A few possessions later, Kobe took the drive right down the lane for another easy two with a stutter-step that froze James like a statue. It was not a pretty half for the East and toward the end of it, Wade tweaked an ankle sprain that he suffered weeks ago which ironically ended his pain for the night.

The injury was the only thing that stopped Kobe from abusing him.

At halftime, Kobe was asked just what he said to Wade before the game. He simply smirked, laughed, and said, "That wasn't about the game. It was something else. Something humorous." Whatever it was, Kobe must have thought it was very humorous, because the grin never left his face for the remainder of the interview. The score at the half was West 76—East 64.

The second half brought more of the same from Kobe, but the fourth quarter belonged to LeBron, who had only scored six at halftime. As I said earlier, James pulled off a triple double—it was only the second time in All-Star game history that someone did that (Michael Jordan had the other one)—and rallied the Eastern team with slashing powerful drives the likes of which only LeBron can pull off.

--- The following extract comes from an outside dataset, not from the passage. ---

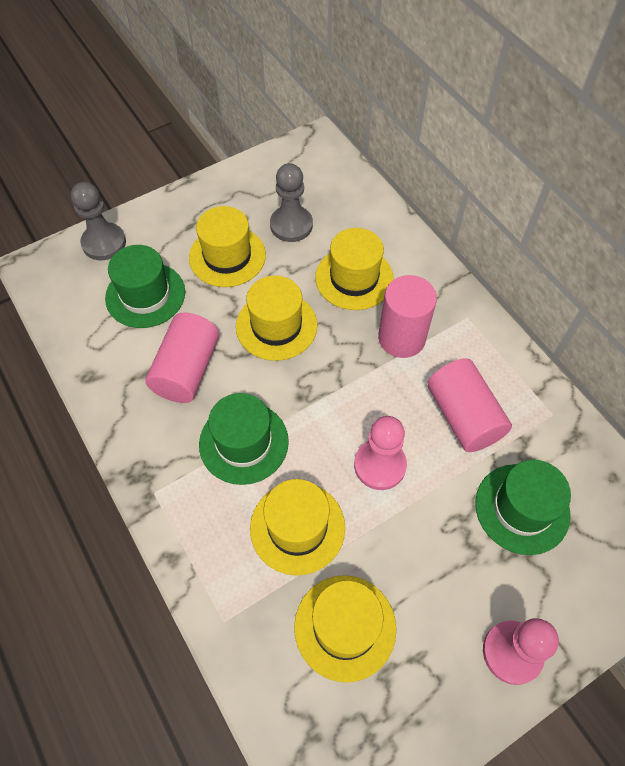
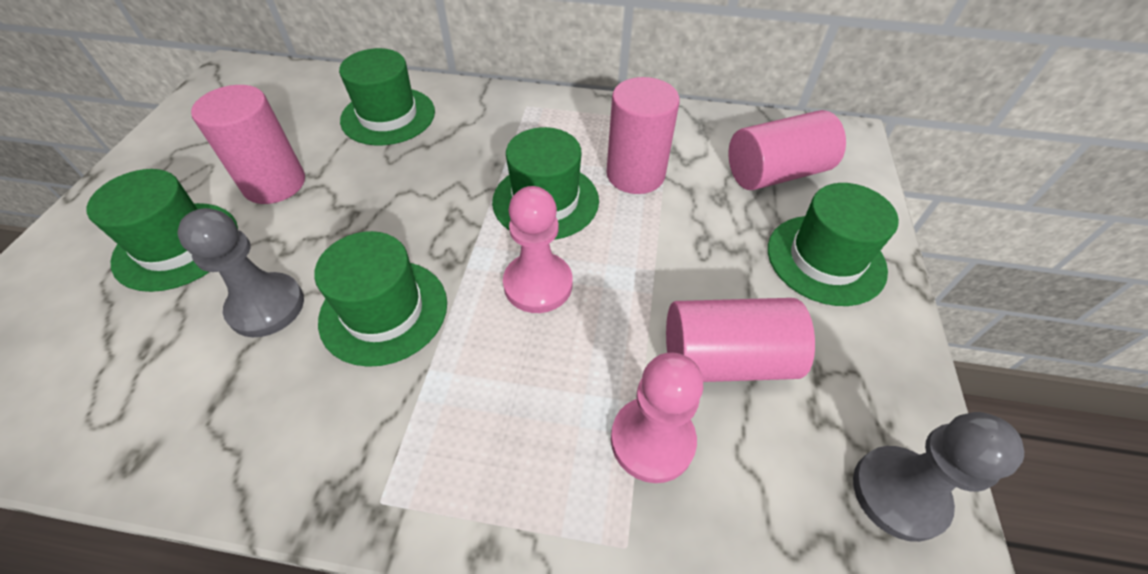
green hat: [105,245,185,328] [199,393,289,485] [475,460,571,555] = 3 -> [86,169,238,292] [314,231,447,367] [339,48,435,145] [492,127,599,240] [768,183,899,306] = 5
pink cylinder: [145,313,219,403] [378,275,437,358] [427,358,512,452] = 3 -> [191,85,305,204] [606,77,680,194] [666,298,815,382] [729,110,846,190] = 4
yellow hat: [189,206,266,287] [236,276,317,361] [250,479,345,576] [294,575,396,683] [315,228,394,310] = 5 -> none = 0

Kevork Djansezian/Getty Images

He was dishing dimes, darting for dunks and digging for dirt on the offensive glass, earning with 8 offensive rebounds in the contest. The Fourth quarter was the LeBron show—where he scored 10 of his 29 points—but it wasn't enough to get his team the win.

Still, this was one wonderful war waged by two warriors that both brought their 'A' game for what at some points looked like something a little bit more than just your average friendly exhibition game. Kobe started with a purpose and as a result he ended up with the fourth-highest scoring game in any All-Star game and his record-tying fourth All-Star MVP award.

LeBron finished with a purpose of his own and he gave us one of the most prolific performances in All-Star game lore. His triple-double combined with Kobe's pair of fours—highest point total and MVP awards—added up to one of the greatest two-man shows that this game has ever brought NBA fans.

It was historic, even if it was meaningless and it left me forgetting—if just for a moment—that Blake Griffin is a monster. This was a show of a completely different level and anyone who saw it got the cherry on top of the sundae that was 2011's All-star weekend. It's one more in the books, but it sure sets the stage for a great second-half of NBA season action.